The memory cell array of a cross-point type resistance change memory, which is one of nonvolatile semiconductor memory devices, is formed by arranging, at the intersections of bit lines and word lines, memory cells each including a variable resistance element and a selector connected in series with the variable resistance element. The variable resistance element can be set to a desired resistance value by controlling the voltage value and the application time. The selector is a rectifying element for preventing disturbance on the peripheral circuits. Both the variable resistance element and the selector are simple 2-terminal elements and can easily be stacked. For this reason, forming a three-dimensional structure of stacked variable resistance elements and selectors makes it possible to implement cost reduction and capacity increase of the resistance change memory.

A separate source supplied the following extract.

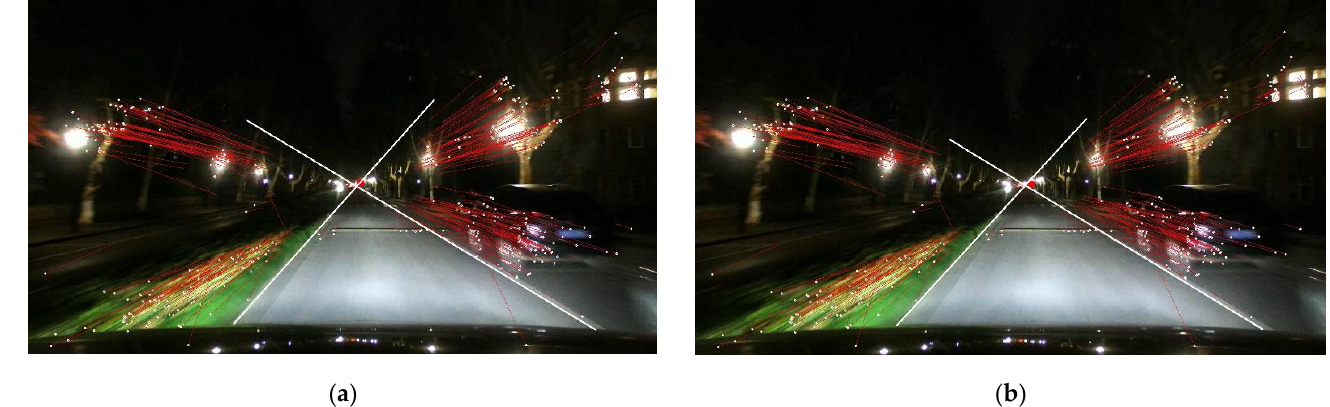
Figure 8. Detected R-VPs (indicated by red circles) and road boundaries drawing by hand (by white lines) under nighttime conditions using the proposed method applying reduction of type 2 and type 3, using ( a ) RANSAC iteration 900 and ( b ) iteration 45.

One of the challenges to commercialization of the cross-point type resistance change memory is to optimize the set current and the reset current of the variable resistance element. An operation of making the variable resistance element transit from a high resistance state to a low resistance state will be referred to as set, and the current and voltage at the time of set will be referred to as a set current and a set voltage, respectively. An operation of making the variable resistance element transit from a low resistance state to a high resistance state will be referred to as reset, and the current and voltage at the time of reset will be referred to as a reset current and a reset voltage, respectively.
If the set current and the reset current are excessive, a large potential difference may be generated across the memory cell array due to voltage drop caused by the micropatterned wiring resistance. To suppress the voltage drop caused by the wiring resistance, the currents need to be reduced. However, if the set current and the reset current are reduced so as to be equal to or lower than the level of thermal noise or noise of circuit components of the semiconductor chip, current detection in the peripheral circuit elements is difficult. That is, the set current and the reset current of the variable resistance element have practical upper and lower limits. It is therefore necessary to make the set current and the reset current fall within the range that satisfies the conditions.
In an actual memory operation, an enormous quantity of data needs to be stored at a high speed. This requires a batch operation of a plurality of memory cells. When the batch operation of memory cells on one interconnection, that is, a so-called page operation is performed, all currents of the plurality of memory cells concentrate to the interconnection. To suppress the voltage drop caused by the interconnection, the set current and the reset current are preferably as small as possible. However, as described above, the set current and the reset current have lower limits. Hence, the number of memory cells of the batch operation is limited. For this reason, the data storage speed decreases.